The story is at once simple and convoluted – Thornhill is mistaken for a spy and kidnapped by some nefarious bad guys led by James Mason and his “special friend” Martin Landau. There are two chases – by car and plane (the buildup to which is a masterpiece of editing and mise-en-scene) – a couple of fights, and some spectacular set-pieces, a femme fatale (or is she?), a government conspiracy, and our hero gets the girl. What more could we want? But I think it is a mistake to see NXNW as a simple action comedy – it’s riddled with metaphorical bullets and aesthetic pleasures. For one thing, the dialogue is some of the most sparkling Hitch ever worked with. We discover that there is “no such thing as a lie, merely the expedient exaggeration.” Mason has a marvellous moment of villainy when he says, “The least I can do is afford you the opportunity of surviving the evening.” I was reminded of how funny it is on a recent viewing, when for example Grant says, “Not that I mind the odd case of abduction once in a while but I’ve got tickets for the theater tonight” or responds to “I’m a big girl” with “Yes, and in all the right places.” The story is beautifully structured, building mystery and tension (in spite of Grant’s inability to play drunk in a key scene; he’s clearly having a lot of fun, and so are we.) But there is much more than humour and action here – I think Hitchcock is using Grant’s character as a commentary on modern superficiality and relationships.

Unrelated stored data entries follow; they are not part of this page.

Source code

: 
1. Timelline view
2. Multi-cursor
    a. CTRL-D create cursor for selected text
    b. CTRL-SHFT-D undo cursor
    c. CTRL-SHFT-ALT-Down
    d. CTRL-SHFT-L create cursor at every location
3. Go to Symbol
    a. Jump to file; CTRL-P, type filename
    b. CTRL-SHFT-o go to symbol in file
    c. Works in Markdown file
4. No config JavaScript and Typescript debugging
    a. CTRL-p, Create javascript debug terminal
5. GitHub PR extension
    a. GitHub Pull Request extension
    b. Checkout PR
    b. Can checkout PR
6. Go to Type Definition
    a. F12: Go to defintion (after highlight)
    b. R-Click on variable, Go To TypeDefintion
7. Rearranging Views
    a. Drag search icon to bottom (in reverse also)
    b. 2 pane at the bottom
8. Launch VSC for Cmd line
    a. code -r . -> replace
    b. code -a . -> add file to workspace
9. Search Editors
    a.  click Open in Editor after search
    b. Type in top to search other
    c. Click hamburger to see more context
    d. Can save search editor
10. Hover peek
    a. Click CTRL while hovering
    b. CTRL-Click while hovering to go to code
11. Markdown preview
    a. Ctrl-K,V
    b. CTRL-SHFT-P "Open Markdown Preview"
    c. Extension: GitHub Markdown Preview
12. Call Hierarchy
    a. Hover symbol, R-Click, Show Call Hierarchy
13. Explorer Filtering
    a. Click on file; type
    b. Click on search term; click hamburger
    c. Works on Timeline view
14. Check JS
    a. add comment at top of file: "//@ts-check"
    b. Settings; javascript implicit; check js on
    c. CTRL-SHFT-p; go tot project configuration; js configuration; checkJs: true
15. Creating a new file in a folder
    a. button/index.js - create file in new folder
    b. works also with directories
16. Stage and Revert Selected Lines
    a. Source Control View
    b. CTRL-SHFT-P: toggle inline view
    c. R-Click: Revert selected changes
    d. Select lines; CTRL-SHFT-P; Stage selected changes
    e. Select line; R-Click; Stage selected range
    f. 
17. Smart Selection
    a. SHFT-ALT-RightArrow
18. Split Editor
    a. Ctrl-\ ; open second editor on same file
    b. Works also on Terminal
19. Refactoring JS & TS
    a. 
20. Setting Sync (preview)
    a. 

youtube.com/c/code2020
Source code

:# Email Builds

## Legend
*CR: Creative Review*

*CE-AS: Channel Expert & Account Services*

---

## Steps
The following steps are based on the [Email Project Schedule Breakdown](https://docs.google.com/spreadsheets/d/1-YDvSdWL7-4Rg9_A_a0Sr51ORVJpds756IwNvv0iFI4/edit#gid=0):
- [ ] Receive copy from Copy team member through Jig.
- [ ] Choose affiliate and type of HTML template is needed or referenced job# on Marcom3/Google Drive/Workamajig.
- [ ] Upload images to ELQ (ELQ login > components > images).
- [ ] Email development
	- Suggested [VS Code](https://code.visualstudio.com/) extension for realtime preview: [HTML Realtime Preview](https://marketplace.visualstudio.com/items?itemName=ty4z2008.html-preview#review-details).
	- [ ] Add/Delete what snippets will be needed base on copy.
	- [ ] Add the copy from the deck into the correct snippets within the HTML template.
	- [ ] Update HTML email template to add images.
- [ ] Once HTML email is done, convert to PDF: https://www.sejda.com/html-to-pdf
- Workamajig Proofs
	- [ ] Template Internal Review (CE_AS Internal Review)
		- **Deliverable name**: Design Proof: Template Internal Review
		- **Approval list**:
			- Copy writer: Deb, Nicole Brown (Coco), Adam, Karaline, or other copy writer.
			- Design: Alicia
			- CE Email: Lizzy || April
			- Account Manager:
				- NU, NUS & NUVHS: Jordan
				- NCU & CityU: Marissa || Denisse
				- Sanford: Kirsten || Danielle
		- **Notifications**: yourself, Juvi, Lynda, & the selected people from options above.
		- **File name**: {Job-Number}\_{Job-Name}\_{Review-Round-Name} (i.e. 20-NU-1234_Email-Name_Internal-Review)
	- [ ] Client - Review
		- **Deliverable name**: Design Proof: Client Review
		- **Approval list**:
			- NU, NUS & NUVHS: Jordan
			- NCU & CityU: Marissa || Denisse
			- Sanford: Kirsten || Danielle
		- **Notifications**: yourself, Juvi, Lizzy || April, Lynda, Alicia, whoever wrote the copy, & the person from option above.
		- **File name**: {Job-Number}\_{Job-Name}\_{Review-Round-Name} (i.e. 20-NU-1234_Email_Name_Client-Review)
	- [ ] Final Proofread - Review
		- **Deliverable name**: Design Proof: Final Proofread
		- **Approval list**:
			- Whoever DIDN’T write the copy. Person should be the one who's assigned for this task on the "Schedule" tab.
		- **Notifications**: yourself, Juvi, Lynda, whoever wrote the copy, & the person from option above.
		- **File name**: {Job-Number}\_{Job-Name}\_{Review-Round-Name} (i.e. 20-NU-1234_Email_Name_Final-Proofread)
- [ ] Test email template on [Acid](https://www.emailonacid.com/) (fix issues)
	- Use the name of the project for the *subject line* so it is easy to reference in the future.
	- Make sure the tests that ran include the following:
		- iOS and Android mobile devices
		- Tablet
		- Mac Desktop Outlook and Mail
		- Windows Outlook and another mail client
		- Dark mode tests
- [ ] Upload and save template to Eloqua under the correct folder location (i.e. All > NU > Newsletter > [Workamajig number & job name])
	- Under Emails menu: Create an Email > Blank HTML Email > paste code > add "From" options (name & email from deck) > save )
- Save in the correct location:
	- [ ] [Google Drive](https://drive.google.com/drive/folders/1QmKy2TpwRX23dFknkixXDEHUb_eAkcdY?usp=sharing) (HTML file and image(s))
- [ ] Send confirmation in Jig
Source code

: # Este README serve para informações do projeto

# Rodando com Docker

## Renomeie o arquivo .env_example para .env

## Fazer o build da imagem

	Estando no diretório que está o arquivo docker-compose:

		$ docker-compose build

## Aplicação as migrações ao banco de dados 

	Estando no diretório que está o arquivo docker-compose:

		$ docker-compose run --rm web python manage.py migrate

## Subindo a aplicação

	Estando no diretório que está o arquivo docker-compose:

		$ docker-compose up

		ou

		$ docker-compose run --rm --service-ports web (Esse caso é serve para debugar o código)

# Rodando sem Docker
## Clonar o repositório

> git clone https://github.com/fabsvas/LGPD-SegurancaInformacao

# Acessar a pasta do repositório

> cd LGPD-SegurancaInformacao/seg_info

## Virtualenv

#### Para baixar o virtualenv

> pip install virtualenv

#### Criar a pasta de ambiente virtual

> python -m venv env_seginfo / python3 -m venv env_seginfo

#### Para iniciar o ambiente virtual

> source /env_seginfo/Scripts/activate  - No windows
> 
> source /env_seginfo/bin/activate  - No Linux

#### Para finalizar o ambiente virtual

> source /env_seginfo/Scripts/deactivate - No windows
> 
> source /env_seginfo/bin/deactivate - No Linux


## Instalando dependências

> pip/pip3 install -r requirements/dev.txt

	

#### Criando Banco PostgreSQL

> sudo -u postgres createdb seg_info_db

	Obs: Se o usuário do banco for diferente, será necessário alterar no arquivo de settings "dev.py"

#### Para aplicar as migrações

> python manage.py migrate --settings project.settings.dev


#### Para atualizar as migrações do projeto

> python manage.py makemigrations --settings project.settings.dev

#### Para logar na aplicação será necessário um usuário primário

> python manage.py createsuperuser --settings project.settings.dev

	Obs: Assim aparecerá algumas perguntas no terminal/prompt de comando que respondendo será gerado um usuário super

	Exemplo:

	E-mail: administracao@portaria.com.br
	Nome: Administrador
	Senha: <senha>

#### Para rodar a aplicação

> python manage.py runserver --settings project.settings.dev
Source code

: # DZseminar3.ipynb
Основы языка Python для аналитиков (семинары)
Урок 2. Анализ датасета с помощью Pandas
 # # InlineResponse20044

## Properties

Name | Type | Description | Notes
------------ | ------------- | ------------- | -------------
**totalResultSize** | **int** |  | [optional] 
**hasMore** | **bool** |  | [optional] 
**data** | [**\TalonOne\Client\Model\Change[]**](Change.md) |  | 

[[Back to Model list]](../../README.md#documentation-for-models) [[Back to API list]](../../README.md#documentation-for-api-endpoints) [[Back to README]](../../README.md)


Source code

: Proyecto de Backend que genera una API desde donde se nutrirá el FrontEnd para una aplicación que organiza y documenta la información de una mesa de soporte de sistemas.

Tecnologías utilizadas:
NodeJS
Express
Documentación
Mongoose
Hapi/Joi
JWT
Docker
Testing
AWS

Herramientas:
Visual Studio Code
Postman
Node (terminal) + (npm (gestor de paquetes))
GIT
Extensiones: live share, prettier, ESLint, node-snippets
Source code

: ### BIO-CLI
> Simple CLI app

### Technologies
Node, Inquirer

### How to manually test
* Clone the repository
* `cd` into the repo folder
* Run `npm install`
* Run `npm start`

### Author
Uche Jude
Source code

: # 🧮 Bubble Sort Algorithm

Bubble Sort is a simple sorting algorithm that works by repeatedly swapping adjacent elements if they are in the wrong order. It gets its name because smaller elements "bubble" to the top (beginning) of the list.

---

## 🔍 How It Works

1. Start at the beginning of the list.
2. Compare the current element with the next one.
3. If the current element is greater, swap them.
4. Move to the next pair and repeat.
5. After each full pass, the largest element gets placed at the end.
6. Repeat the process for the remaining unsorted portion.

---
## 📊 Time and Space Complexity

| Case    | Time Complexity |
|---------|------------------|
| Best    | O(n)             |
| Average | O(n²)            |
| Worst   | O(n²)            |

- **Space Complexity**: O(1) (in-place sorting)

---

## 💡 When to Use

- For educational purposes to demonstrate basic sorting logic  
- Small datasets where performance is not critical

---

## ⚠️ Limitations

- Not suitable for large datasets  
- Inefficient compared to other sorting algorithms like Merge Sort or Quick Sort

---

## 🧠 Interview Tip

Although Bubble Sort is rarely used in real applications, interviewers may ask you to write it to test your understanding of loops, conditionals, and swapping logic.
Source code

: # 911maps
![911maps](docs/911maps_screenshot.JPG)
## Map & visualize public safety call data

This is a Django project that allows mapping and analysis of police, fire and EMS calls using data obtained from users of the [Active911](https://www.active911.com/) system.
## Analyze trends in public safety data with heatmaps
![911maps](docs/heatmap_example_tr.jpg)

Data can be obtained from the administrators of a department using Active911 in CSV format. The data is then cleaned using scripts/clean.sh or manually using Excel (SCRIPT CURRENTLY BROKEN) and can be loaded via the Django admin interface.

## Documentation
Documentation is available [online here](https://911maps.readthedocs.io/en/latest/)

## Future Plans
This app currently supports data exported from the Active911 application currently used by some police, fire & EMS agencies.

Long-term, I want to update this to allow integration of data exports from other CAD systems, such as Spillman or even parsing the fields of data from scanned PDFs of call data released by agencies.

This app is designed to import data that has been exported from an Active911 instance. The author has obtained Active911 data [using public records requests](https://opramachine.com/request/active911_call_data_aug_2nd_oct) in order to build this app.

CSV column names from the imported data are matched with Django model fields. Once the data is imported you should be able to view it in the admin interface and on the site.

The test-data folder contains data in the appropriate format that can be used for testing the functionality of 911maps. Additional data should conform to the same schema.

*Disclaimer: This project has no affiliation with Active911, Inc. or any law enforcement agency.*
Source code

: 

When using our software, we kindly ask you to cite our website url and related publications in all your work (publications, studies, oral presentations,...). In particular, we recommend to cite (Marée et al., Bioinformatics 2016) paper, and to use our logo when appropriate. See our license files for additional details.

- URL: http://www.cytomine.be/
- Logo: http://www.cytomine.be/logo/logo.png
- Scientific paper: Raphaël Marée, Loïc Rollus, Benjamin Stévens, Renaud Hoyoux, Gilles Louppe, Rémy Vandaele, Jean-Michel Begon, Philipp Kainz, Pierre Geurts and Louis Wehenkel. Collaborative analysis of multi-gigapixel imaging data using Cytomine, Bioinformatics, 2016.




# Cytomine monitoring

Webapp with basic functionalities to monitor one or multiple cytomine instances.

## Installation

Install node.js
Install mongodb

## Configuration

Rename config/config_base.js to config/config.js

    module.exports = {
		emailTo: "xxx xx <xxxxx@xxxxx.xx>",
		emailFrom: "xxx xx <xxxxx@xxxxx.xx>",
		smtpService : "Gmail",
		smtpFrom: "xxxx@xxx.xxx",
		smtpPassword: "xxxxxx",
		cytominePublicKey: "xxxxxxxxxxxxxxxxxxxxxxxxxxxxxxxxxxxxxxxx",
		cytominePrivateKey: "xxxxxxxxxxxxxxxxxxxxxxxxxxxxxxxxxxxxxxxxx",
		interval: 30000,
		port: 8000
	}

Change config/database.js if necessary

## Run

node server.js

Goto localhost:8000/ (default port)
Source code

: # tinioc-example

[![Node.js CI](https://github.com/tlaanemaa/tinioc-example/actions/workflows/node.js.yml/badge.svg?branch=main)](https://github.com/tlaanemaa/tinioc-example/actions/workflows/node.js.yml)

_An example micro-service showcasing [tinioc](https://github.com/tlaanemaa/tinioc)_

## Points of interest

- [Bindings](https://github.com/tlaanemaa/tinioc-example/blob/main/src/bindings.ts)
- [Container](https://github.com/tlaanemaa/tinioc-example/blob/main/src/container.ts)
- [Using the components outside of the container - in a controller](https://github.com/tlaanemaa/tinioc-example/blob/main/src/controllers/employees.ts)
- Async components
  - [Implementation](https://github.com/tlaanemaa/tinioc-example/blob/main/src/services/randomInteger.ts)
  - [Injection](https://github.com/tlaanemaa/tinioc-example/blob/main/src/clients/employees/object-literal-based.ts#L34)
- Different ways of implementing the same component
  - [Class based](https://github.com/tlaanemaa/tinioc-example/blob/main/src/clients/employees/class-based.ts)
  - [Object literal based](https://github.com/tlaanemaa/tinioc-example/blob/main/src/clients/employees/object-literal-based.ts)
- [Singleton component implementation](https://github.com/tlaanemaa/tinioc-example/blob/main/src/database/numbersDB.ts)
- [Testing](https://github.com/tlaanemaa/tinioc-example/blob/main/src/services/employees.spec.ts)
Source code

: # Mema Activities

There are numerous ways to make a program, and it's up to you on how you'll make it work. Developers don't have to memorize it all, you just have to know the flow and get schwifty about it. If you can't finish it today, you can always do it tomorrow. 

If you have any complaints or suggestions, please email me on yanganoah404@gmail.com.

Thornhill is an advertising executive, and I guess some people might think you can’t get much more superficial than that; he runs away from his mother while being chased by people who want to kill him, so we get some of Hitch’s trademark misogyny and distrust of parents; the romance between Grant and the divine Eva Marie Saint is totally unconvincing – Cary can’t kiss for toffee; he’s so cold and unpassionate that if I thought Hitch were more cynical I would say he’s trying to make a point; this same point is alluded to in the relationship between Landau (one of Hitch’s stereotyped gay villains) and Mason – there’s all kinds of weird sexual stuff here, from Mason accusing Landau’s character of jealousy and saying he’s flattered to the downright crass – but hilarious – use of a train speeding through a tunnel as a saucy metaphor.
So, all in all, NXNW isn’t a particularly profound film, but it does present an archetype of anti-hero as cad. Thornhill is morally without foundation, he’s selfish and a user of women, but he’s enormous fun to be around (in small doses). The icy blonde is portrayed as far stronger and more intelligent, and Grant is obviously older than the actor playing his mother, so it’s pretty clear that Hitchcock doesn’t particularly like his protagonist. He’s the kind of guy you’d invite to a cocktail party but never go on holiday with – like Hannibal Lecter without the blood. NXNW is a story based on coincidence upon accident upon downright naïve construct switching back through predictable denouement, but still thoroughly entertaining. The use of soundstages is pretty awful – the trees even shake in one scene, and if this had been directed by somebody else, I’m almost certain it would not have the reputation. But, for what it is, the breeze that blows through NXNW is a refreshing one, and a pretty magnificent lesson in how to make a film.